(Dataset entries)
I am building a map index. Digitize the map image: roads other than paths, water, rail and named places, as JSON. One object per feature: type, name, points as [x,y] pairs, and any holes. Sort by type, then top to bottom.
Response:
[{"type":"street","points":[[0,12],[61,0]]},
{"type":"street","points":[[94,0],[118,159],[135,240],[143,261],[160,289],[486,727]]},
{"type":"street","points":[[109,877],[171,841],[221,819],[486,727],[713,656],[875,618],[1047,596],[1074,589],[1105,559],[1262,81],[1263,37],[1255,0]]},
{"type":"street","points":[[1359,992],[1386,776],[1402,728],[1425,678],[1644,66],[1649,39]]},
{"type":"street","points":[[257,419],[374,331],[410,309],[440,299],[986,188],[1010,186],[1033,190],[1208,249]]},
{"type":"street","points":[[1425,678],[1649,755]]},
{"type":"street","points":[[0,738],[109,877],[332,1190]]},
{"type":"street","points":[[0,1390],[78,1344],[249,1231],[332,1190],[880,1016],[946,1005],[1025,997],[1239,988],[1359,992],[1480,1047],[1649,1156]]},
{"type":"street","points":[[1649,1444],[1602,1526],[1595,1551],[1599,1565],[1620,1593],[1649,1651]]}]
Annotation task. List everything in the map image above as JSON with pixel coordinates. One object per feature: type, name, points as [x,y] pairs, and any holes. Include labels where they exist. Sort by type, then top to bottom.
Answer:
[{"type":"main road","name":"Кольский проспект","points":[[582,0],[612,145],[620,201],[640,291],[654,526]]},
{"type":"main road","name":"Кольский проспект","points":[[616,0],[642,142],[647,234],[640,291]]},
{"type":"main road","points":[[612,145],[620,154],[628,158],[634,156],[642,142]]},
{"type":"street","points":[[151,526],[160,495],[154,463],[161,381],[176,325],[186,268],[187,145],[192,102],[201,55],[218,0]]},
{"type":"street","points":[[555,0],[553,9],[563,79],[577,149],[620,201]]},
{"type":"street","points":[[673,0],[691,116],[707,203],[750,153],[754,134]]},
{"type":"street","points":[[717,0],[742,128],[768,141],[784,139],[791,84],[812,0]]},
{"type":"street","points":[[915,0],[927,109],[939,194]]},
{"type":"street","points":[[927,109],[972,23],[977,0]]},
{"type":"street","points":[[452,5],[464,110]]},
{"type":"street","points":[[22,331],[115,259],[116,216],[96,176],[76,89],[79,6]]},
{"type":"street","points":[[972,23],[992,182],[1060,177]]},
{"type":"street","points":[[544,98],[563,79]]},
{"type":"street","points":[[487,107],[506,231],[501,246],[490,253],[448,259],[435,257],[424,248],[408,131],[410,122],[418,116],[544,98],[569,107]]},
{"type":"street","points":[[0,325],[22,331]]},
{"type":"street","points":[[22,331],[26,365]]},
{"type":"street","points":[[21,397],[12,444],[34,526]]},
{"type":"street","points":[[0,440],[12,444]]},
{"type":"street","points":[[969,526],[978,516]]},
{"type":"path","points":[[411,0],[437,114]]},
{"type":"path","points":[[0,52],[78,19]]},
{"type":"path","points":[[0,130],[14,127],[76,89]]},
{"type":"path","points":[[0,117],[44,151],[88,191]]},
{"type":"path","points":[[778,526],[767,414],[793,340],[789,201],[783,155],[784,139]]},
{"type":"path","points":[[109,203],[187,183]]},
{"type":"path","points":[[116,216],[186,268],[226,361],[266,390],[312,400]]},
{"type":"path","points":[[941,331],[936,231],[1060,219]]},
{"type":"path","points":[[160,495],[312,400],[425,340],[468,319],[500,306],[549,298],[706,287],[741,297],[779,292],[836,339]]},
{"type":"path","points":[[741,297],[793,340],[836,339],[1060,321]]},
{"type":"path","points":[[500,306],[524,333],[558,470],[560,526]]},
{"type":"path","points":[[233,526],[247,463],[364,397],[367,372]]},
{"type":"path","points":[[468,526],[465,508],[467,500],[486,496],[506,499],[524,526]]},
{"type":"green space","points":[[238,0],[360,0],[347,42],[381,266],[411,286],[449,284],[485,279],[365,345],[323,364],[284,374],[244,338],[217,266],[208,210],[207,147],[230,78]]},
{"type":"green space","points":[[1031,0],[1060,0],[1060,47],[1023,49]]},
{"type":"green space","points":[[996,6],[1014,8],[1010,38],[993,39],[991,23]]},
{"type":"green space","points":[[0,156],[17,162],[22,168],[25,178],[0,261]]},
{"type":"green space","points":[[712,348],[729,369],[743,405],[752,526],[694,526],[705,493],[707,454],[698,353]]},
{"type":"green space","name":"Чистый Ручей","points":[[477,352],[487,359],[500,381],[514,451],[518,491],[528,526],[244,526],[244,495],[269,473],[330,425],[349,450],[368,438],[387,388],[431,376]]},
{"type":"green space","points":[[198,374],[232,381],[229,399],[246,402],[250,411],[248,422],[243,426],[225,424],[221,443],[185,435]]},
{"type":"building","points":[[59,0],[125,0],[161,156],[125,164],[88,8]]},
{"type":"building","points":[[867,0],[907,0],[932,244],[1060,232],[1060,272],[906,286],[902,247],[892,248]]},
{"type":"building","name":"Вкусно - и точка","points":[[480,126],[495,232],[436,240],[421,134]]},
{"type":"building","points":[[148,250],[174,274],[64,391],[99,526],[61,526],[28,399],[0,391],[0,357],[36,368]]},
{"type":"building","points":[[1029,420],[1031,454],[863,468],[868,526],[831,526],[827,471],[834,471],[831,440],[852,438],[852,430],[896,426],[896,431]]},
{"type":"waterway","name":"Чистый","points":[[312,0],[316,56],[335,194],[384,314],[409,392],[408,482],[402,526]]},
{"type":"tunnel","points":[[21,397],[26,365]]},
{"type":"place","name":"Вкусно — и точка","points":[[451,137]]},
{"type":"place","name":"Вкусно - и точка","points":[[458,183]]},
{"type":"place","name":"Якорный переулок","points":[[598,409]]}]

▶ _REQUIRED WORK_
Search the entries above for the string "space", and report each line where it occurs.

▶ _REPLY TO THE EXERCISE_
{"type":"green space","points":[[238,0],[360,0],[347,42],[381,266],[411,286],[449,284],[485,279],[365,345],[323,364],[284,374],[244,338],[217,266],[208,210],[207,147],[230,78]]},
{"type":"green space","points":[[1031,0],[1060,0],[1060,47],[1023,49]]},
{"type":"green space","points":[[996,6],[1014,8],[1010,38],[993,39],[991,23]]},
{"type":"green space","points":[[0,156],[17,162],[22,168],[25,178],[0,261]]},
{"type":"green space","points":[[712,348],[729,369],[743,405],[752,526],[694,526],[705,493],[707,454],[698,353]]},
{"type":"green space","name":"Чистый Ручей","points":[[477,352],[487,359],[500,381],[514,451],[518,491],[528,526],[244,526],[244,495],[269,473],[330,425],[349,450],[368,438],[387,388],[431,376]]},
{"type":"green space","points":[[198,374],[232,381],[229,399],[246,402],[250,411],[248,422],[243,426],[225,424],[221,443],[185,435]]},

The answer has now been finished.